▶ **WHAT THE TASK ASKS**
Going through the entries, how many lines include the string "Իվանիշվիլիի"? Answer only with the number.

▶ **Extracted page text data**
===
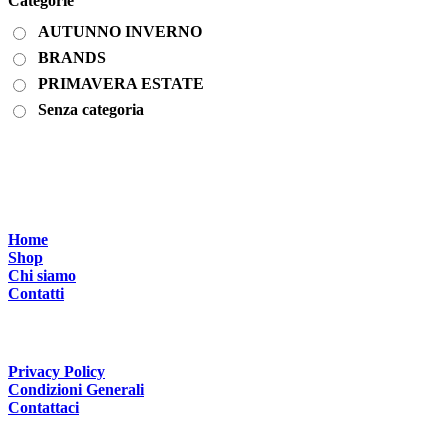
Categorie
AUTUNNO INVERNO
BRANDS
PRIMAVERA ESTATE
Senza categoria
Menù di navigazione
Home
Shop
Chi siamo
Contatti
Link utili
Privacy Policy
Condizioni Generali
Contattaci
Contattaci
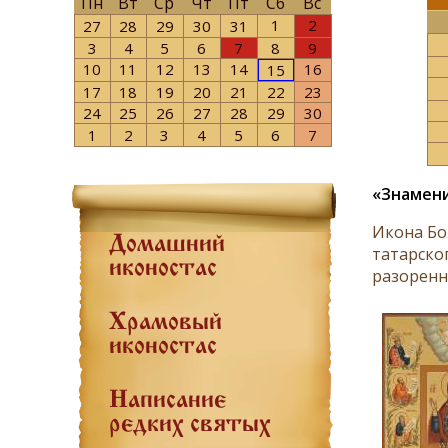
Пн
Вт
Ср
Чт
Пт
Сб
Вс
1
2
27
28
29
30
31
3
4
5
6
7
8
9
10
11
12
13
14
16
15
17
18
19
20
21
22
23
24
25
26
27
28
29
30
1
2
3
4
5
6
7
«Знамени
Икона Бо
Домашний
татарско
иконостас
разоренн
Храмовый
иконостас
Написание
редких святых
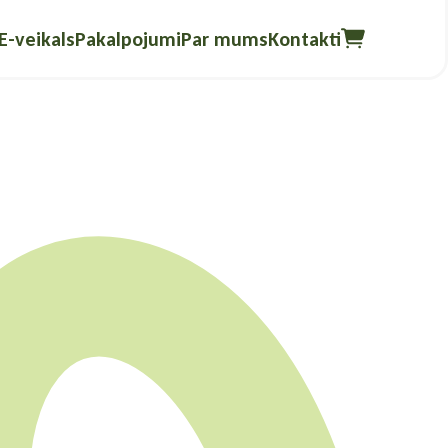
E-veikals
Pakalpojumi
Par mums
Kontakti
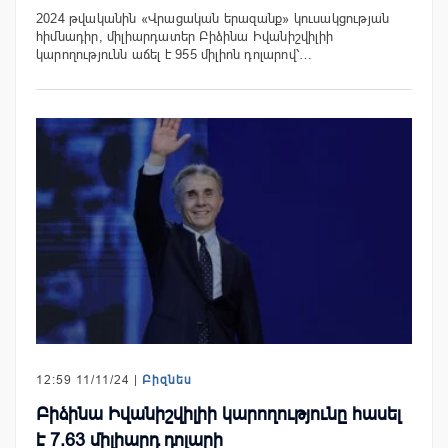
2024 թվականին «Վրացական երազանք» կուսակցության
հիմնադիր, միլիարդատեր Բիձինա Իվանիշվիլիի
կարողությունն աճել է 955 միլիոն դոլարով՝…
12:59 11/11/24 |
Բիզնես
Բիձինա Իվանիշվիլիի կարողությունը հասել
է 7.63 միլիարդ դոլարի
===
▶ **THE ANSWER**
2